Pianist Viktor Soos heute im Arte-Journal

Backnanger Talent nimmt derzeit am Tonali-Wettbewerb Hamburg teil

Viktor Soos

BACKNANG (ik). Der Backnanger Pianist Viktor Soos nimmt derzeit beim Tonali-Wettbewerb in Hamburg teil. Es handelt sich um ein innovatives Kulturprojekt, das sich derzeit in der sechsten Runde befindet. Der Instrumentalwettbewerb richtet sich an junge, hochbegabte Pianisten im Alter zwischen 16 und 21 Jahren und einem Wohnsitz in Deutschland. Er endet am 16. Juli.

Doch schon während des Wettbewerbs ist der TV-Kultursender Arte auf den Backnanger Pianisten aufmerksam geworden. Einen Bericht über ihn gibt es heute um 13.20 Uhr im Arte Journal.

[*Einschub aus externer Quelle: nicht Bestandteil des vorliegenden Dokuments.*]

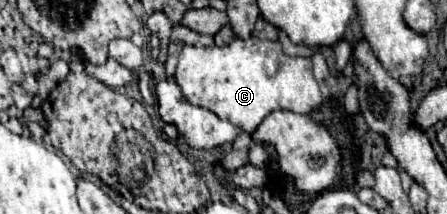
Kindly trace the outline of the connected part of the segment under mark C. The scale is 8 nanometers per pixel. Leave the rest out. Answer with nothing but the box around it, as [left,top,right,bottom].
[174,36,322,134]

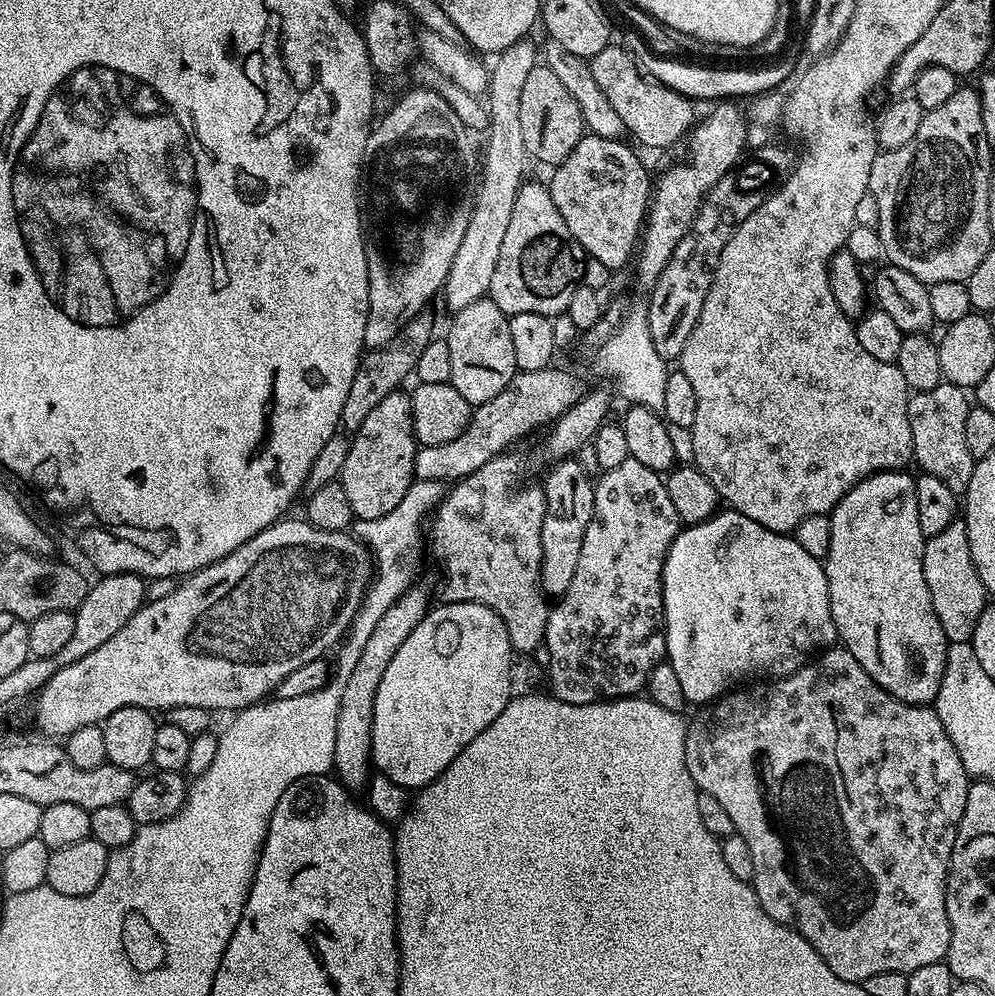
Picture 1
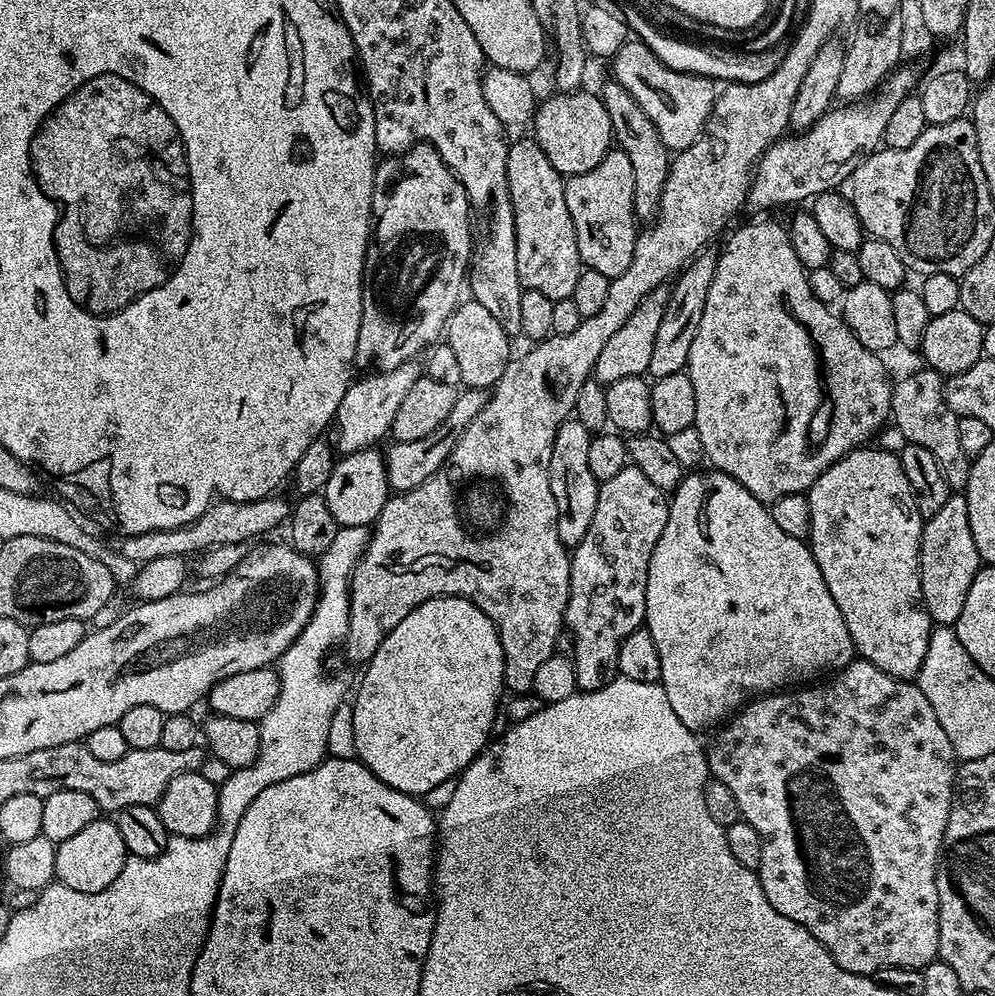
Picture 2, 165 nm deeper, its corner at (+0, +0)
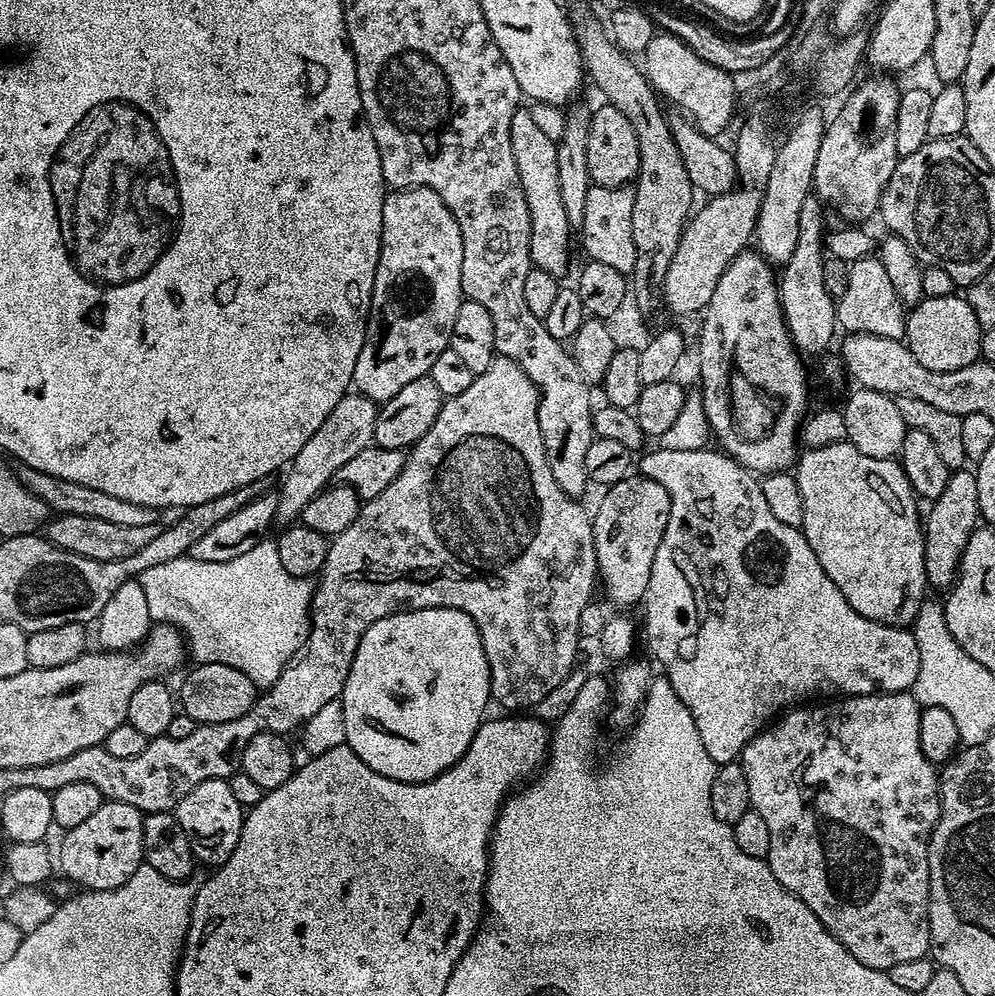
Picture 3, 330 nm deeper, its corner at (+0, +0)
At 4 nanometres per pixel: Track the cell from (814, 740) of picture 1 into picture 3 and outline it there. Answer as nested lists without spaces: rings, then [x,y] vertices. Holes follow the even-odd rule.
[[[907,691],[875,692],[872,696],[845,696],[833,699],[831,702],[816,702],[813,708],[808,707],[797,706],[785,711],[779,719],[769,723],[764,731],[759,732],[740,752],[738,763],[742,766],[742,774],[746,774],[746,786],[750,786],[751,811],[762,814],[762,819],[766,822],[767,828],[770,829],[770,850],[767,859],[770,870],[774,870],[774,878],[778,878],[778,882],[782,882],[782,886],[786,886],[786,890],[790,890],[790,894],[802,898],[802,902],[806,902],[806,906],[810,906],[810,910],[814,910],[814,918],[818,918],[818,922],[822,922],[822,926],[826,926],[826,930],[830,930],[830,934],[834,934],[834,938],[838,938],[838,942],[842,942],[842,946],[846,946],[846,950],[850,950],[850,954],[854,954],[854,958],[858,958],[858,962],[862,962],[862,966],[870,966],[873,970],[887,970],[898,962],[910,962],[913,958],[928,956],[930,952],[930,937],[928,935],[928,887],[930,886],[928,843],[932,840],[932,831],[940,817],[940,778],[937,765],[926,758],[919,741],[919,718],[922,706],[911,691]]]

Was den Hamburger Tonali-Instrumentalwettbewerb besonders macht, ist die Qualifizierung von jährlich zwölf Musikern, denen jeweils eine Hamburger Patenschule zugeordnet wird. In den Schulen engagieren sich Schülermanager für die Organisation von Schulkonzerten, für eine Schülerjury und für das Tonali-Festival „zwölf.orte/Klassik in deinem Kiez“, das im Anschluss an den Wettbewerb in Kooperation mit zwölf Kulturhäusern stattfindet.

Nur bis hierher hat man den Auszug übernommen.